What the task asks:
Somewhere below are a line with "#fff; stroke-width: 24" and a later line with "M0,152L62,188L43,221L0,196Z". Output exactly those lines and all lines between them.

Data provided:

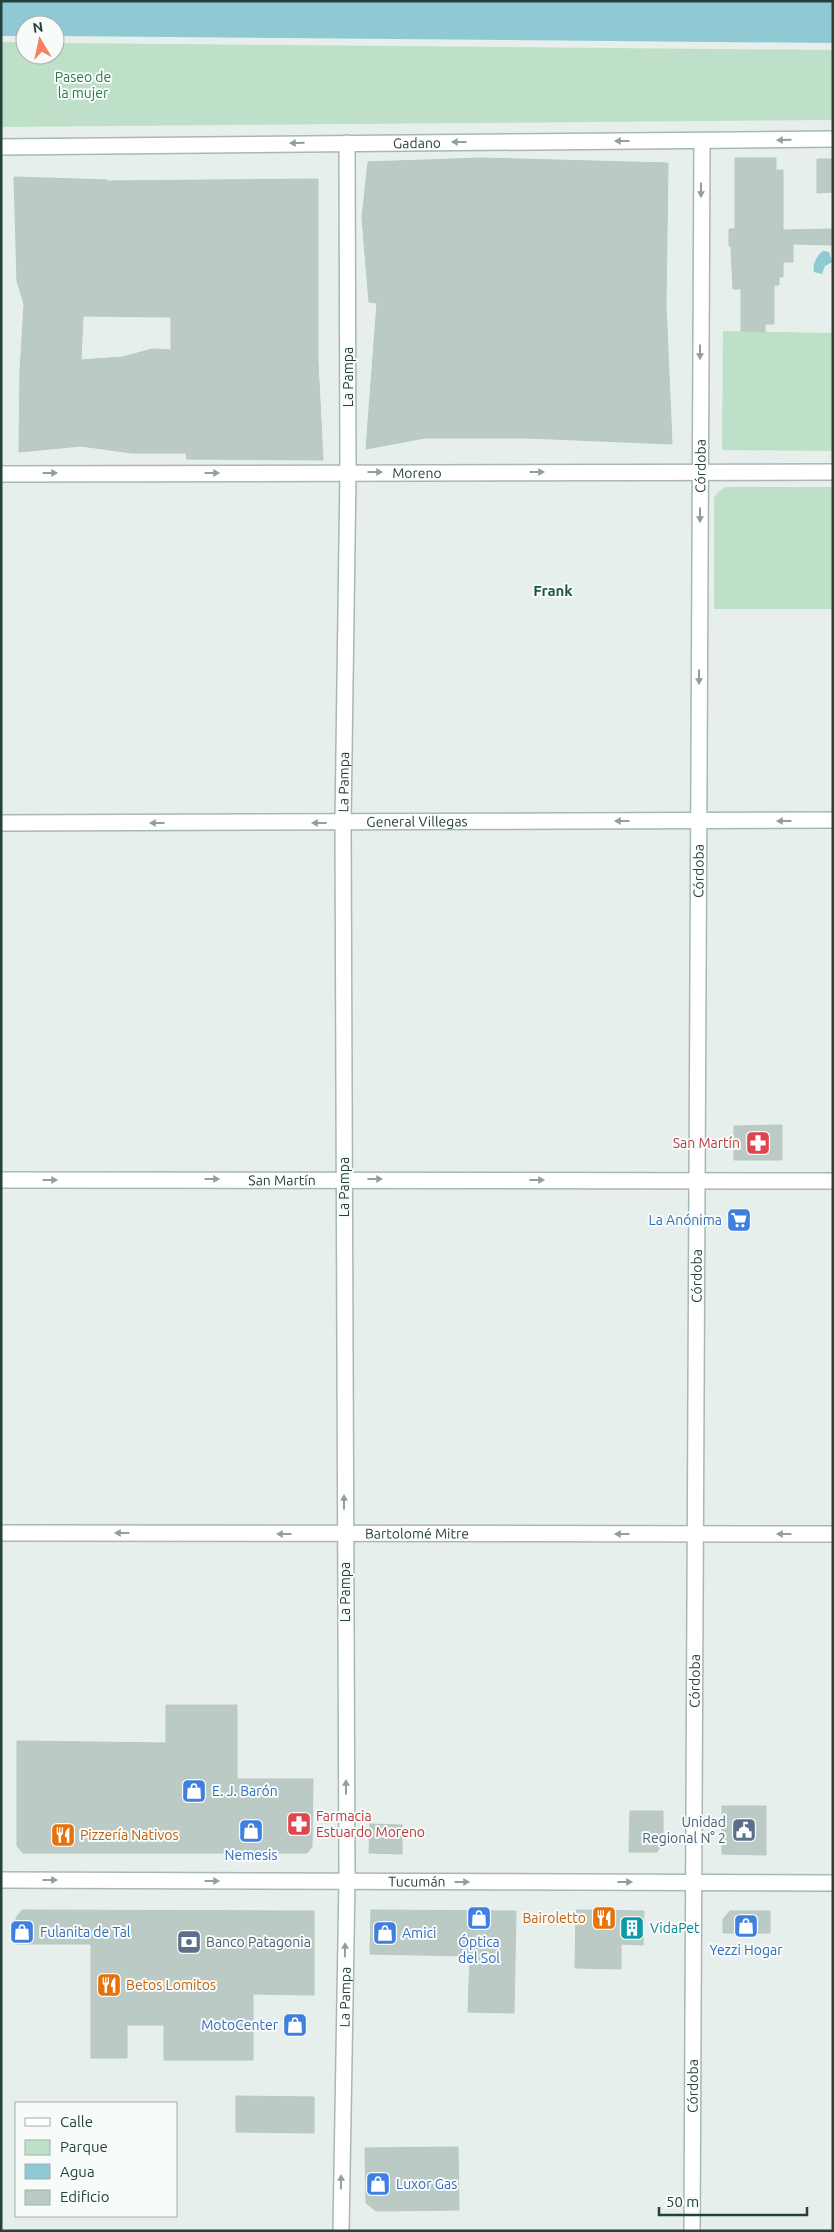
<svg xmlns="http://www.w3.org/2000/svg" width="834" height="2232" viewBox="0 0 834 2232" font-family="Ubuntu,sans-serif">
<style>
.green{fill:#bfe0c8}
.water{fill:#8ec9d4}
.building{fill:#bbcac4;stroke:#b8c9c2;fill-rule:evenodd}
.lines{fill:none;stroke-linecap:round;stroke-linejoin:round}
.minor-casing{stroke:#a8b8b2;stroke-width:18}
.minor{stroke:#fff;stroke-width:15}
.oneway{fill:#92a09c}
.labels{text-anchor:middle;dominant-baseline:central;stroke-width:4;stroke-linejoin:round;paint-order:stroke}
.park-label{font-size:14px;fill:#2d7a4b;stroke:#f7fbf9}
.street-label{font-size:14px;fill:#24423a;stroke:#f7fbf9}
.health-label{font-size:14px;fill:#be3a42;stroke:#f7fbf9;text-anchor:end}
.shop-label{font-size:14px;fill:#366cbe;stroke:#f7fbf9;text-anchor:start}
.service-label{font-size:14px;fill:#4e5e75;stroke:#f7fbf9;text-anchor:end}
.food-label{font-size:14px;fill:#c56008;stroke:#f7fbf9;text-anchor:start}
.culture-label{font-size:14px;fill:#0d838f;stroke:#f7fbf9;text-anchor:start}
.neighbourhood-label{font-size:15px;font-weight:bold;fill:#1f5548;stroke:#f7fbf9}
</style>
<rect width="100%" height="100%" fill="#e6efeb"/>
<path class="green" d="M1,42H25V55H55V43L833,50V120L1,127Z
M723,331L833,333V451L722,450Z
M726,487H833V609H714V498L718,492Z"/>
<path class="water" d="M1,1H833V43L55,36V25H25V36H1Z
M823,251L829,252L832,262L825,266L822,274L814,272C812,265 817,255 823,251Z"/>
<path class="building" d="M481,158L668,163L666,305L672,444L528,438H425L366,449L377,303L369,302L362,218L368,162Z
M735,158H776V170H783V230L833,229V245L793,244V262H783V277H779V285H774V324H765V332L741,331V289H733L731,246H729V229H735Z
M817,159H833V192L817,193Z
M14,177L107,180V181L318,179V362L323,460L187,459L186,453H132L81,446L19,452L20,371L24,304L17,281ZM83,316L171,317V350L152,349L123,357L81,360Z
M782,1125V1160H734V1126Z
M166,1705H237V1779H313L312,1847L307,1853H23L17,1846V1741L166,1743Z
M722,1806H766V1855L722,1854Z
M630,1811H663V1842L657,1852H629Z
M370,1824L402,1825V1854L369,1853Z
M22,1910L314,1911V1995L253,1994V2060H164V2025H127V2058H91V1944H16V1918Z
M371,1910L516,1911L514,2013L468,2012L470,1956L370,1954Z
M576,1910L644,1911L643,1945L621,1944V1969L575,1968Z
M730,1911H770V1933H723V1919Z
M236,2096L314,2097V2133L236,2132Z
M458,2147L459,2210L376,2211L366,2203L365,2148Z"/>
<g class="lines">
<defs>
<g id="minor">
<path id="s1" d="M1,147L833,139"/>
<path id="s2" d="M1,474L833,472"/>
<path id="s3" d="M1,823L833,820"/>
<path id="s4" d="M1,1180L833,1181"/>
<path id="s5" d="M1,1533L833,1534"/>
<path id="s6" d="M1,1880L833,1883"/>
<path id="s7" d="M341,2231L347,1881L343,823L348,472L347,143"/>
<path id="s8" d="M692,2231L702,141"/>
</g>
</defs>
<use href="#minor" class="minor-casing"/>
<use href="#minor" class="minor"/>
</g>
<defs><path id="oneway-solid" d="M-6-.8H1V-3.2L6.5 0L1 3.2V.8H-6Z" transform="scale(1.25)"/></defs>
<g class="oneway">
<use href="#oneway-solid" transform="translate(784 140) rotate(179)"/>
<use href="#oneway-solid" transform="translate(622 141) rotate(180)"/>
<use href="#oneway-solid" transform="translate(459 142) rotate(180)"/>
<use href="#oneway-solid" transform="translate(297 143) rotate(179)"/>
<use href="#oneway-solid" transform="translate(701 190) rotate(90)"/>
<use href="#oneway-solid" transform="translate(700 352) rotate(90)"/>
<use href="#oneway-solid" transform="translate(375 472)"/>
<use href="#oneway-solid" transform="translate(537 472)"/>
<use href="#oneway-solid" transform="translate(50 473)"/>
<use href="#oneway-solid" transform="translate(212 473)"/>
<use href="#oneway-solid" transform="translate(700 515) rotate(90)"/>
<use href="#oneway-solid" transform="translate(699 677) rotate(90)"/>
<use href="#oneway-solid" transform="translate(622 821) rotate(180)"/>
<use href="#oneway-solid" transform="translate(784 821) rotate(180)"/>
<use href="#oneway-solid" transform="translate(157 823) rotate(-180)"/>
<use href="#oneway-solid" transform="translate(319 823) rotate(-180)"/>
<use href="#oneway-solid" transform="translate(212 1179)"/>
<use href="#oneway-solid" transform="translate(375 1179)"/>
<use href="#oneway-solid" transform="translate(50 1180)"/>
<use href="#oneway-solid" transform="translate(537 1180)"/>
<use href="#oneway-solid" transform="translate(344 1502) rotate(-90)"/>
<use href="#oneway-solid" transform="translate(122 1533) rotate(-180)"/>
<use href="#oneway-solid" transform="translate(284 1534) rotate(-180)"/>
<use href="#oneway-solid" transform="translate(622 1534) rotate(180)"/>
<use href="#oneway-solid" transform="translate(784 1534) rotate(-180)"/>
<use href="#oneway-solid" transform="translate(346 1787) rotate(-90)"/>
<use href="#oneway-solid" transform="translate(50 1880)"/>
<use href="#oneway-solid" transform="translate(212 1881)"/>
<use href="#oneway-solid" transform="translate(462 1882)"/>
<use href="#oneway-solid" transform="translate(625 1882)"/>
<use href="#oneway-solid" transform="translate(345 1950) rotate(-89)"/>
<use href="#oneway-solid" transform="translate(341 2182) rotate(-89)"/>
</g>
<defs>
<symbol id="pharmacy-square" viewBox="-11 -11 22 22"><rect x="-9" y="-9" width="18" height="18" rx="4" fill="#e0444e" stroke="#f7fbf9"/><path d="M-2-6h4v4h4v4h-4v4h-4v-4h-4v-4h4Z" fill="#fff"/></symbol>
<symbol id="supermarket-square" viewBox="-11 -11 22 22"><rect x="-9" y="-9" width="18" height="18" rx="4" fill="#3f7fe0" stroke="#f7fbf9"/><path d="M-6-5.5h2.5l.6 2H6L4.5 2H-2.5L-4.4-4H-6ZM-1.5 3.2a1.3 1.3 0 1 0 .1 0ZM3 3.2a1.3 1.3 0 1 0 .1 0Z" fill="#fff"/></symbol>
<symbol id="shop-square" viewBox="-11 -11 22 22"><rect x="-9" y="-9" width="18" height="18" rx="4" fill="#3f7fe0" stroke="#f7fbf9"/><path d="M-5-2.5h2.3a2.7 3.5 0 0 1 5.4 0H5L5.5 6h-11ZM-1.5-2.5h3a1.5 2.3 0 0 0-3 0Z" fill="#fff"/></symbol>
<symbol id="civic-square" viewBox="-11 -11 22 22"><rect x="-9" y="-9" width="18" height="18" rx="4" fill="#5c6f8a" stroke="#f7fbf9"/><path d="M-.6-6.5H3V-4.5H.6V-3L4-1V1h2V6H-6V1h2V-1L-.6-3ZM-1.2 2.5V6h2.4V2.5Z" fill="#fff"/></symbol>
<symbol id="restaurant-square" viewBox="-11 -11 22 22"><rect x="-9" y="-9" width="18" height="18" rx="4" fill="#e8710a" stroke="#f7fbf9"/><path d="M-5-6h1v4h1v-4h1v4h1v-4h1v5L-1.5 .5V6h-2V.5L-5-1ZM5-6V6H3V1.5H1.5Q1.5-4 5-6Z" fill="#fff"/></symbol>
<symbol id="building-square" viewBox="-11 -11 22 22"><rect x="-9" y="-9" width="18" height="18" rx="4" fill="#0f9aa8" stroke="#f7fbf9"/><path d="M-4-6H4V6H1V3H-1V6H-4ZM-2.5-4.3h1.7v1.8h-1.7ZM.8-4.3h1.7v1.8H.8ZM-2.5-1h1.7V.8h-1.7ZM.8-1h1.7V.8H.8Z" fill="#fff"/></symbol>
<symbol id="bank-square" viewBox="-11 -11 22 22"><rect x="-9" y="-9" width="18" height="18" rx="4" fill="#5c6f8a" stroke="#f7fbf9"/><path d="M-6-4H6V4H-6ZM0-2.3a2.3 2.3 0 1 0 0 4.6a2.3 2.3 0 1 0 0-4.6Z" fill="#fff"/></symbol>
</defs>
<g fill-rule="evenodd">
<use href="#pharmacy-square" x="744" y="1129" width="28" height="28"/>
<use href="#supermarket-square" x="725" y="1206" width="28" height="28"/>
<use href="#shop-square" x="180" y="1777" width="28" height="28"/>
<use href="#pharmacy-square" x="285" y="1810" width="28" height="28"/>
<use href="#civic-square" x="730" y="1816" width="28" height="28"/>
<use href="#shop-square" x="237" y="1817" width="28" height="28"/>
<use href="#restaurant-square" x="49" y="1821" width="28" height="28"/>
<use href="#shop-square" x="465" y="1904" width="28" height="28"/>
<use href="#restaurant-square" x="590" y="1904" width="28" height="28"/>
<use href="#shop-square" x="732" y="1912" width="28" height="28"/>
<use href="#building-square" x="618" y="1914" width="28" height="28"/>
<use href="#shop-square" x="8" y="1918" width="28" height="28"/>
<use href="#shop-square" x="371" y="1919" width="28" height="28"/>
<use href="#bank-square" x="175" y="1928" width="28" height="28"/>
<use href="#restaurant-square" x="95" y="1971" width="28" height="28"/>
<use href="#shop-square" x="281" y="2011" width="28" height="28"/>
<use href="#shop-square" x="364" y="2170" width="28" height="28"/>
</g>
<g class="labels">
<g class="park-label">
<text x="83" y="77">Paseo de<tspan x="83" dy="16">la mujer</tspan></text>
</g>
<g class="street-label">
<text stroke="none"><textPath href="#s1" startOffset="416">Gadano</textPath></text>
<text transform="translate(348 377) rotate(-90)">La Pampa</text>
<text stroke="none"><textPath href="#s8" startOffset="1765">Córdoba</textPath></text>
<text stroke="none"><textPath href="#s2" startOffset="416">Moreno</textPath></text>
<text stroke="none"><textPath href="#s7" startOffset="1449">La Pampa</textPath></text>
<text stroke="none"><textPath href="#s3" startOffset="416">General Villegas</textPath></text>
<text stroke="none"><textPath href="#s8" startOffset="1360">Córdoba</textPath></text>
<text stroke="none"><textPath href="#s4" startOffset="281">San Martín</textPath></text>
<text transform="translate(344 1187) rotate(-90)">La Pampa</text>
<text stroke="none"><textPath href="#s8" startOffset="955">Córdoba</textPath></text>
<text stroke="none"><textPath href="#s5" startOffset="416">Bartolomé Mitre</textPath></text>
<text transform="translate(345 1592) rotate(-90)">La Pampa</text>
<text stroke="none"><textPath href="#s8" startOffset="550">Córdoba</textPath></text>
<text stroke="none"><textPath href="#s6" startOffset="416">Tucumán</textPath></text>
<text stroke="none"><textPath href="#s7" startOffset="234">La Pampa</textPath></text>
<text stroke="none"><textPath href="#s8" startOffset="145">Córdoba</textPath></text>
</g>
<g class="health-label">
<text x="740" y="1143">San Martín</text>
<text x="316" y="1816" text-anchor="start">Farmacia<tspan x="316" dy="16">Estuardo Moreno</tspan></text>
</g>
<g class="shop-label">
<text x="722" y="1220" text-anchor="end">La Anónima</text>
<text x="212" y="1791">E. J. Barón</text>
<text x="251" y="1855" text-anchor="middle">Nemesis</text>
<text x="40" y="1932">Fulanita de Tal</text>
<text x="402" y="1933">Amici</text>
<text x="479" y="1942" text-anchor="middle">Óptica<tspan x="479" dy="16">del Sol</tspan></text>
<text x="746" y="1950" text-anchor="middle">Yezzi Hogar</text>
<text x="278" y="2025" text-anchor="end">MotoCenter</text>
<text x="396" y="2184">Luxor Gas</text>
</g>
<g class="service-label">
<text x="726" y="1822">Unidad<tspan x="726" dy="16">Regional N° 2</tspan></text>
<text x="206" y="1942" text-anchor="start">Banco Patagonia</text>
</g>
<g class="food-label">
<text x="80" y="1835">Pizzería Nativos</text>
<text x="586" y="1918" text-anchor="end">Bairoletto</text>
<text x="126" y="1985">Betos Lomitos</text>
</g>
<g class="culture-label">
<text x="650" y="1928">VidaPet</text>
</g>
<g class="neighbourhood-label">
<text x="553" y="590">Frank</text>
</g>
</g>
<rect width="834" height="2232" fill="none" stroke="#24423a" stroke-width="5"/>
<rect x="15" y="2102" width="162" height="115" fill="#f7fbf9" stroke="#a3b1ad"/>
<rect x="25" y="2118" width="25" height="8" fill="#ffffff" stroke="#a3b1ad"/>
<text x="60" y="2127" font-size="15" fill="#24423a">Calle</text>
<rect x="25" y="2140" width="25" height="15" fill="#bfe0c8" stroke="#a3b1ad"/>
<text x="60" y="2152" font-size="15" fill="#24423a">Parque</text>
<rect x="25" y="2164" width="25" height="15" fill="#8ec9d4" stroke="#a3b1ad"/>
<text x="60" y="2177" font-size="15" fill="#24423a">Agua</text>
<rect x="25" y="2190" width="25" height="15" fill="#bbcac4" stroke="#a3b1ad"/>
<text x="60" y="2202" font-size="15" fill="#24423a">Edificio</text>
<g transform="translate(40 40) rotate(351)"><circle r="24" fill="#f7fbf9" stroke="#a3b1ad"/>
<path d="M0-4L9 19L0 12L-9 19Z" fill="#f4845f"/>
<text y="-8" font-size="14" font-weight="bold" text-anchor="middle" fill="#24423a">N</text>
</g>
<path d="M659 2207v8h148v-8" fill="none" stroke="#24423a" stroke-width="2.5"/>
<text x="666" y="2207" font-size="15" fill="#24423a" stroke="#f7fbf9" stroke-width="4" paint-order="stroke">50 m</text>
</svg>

==

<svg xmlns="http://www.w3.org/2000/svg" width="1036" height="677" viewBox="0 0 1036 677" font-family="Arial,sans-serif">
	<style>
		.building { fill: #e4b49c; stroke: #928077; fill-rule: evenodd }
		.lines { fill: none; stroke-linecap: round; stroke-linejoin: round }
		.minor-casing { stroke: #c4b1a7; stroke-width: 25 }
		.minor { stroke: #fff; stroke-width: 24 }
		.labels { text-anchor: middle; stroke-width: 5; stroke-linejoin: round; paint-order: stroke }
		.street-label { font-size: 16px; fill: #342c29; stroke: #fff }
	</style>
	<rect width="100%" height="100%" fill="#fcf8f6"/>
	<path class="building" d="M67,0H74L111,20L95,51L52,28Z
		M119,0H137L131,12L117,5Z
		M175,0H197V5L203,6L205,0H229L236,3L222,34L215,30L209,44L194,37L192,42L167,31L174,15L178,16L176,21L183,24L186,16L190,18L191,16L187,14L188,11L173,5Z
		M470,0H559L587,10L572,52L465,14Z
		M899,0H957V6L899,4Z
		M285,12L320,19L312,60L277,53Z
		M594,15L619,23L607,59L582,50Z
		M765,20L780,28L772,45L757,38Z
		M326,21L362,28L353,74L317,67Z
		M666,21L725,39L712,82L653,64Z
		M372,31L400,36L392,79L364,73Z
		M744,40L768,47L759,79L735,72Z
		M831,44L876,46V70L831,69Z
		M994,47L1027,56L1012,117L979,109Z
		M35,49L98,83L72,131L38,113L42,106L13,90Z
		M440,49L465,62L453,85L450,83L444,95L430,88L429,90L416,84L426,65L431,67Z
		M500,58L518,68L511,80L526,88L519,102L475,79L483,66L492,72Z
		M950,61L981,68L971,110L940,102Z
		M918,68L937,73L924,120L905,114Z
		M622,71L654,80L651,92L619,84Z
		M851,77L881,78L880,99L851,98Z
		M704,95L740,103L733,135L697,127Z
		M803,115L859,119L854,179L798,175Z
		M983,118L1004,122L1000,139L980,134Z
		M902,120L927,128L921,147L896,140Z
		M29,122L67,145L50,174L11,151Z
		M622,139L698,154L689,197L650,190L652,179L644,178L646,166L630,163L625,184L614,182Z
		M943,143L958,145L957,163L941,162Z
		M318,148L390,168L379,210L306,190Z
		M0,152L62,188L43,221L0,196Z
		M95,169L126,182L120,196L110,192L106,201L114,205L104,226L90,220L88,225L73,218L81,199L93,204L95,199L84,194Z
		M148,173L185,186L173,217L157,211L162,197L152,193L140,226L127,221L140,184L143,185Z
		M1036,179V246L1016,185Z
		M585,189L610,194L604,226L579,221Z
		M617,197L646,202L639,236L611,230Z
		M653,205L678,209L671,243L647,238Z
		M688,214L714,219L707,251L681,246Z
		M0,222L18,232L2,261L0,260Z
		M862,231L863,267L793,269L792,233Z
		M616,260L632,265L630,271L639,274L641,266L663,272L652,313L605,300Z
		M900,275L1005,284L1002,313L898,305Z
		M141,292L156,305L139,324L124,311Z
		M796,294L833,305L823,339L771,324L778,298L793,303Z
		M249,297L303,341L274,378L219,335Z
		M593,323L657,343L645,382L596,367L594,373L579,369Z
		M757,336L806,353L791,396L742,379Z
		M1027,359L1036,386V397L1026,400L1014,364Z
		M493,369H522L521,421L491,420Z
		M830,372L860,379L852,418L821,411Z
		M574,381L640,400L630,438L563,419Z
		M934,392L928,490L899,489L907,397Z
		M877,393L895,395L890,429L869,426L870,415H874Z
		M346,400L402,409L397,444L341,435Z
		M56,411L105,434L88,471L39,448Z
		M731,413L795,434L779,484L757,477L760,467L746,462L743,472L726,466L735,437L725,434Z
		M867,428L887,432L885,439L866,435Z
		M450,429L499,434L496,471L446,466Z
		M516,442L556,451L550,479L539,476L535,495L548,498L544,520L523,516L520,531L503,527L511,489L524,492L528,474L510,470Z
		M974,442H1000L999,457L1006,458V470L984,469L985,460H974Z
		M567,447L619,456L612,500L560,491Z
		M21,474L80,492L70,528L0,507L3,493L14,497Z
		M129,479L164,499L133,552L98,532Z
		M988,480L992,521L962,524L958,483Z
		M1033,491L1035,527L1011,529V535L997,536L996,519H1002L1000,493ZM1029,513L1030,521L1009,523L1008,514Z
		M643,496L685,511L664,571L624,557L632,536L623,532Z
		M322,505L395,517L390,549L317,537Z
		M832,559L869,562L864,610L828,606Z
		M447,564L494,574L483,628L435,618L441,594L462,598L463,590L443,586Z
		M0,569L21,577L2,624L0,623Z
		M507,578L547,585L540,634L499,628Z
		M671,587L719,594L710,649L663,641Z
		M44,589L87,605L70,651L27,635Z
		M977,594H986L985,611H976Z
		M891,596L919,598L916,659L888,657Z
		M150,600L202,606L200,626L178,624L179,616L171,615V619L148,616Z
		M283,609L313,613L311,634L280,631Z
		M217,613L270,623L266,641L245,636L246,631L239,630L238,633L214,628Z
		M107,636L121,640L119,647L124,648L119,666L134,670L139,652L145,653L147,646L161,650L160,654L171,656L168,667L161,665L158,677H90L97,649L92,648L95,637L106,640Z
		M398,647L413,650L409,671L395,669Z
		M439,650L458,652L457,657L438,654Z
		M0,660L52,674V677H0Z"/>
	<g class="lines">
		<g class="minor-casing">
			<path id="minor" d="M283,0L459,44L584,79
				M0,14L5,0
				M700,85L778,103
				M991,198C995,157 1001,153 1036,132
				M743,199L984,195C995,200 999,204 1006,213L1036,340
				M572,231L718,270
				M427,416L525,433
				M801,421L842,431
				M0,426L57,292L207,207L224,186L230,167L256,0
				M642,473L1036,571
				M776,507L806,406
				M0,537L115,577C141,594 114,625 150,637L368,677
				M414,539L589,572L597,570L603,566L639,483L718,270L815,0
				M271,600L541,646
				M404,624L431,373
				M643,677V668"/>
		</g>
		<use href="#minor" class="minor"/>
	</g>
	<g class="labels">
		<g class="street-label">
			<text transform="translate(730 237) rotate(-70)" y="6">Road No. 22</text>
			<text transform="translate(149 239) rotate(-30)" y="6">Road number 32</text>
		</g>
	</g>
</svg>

Solution:
		.minor { stroke: #fff; stroke-width: 24 }
		.labels { text-anchor: middle; stroke-width: 5; stroke-linejoin: round; paint-order: stroke }
		.street-label { font-size: 16px; fill: #342c29; stroke: #fff }
	</style>
	<rect width="100%" height="100%" fill="#fcf8f6"/>
	<path class="building" d="M67,0H74L111,20L95,51L52,28Z
		M119,0H137L131,12L117,5Z
		M175,0H197V5L203,6L205,0H229L236,3L222,34L215,30L209,44L194,37L192,42L167,31L174,15L178,16L176,21L183,24L186,16L190,18L191,16L187,14L188,11L173,5Z
		M470,0H559L587,10L572,52L465,14Z
		M899,0H957V6L899,4Z
		M285,12L320,19L312,60L277,53Z
		M594,15L619,23L607,59L582,50Z
		M765,20L780,28L772,45L757,38Z
		M326,21L362,28L353,74L317,67Z
		M666,21L725,39L712,82L653,64Z
		M372,31L400,36L392,79L364,73Z
		M744,40L768,47L759,79L735,72Z
		M831,44L876,46V70L831,69Z
		M994,47L1027,56L1012,117L979,109Z
		M35,49L98,83L72,131L38,113L42,106L13,90Z
		M440,49L465,62L453,85L450,83L444,95L430,88L429,90L416,84L426,65L431,67Z
		M500,58L518,68L511,80L526,88L519,102L475,79L483,66L492,72Z
		M950,61L981,68L971,110L940,102Z
		M918,68L937,73L924,120L905,114Z
		M622,71L654,80L651,92L619,84Z
		M851,77L881,78L880,99L851,98Z
		M704,95L740,103L733,135L697,127Z
		M803,115L859,119L854,179L798,175Z
		M983,118L1004,122L1000,139L980,134Z
		M902,120L927,128L921,147L896,140Z
		M29,122L67,145L50,174L11,151Z
		M622,139L698,154L689,197L650,190L652,179L644,178L646,166L630,163L625,184L614,182Z
		M943,143L958,145L957,163L941,162Z
		M318,148L390,168L379,210L306,190Z
		M0,152L62,188L43,221L0,196Z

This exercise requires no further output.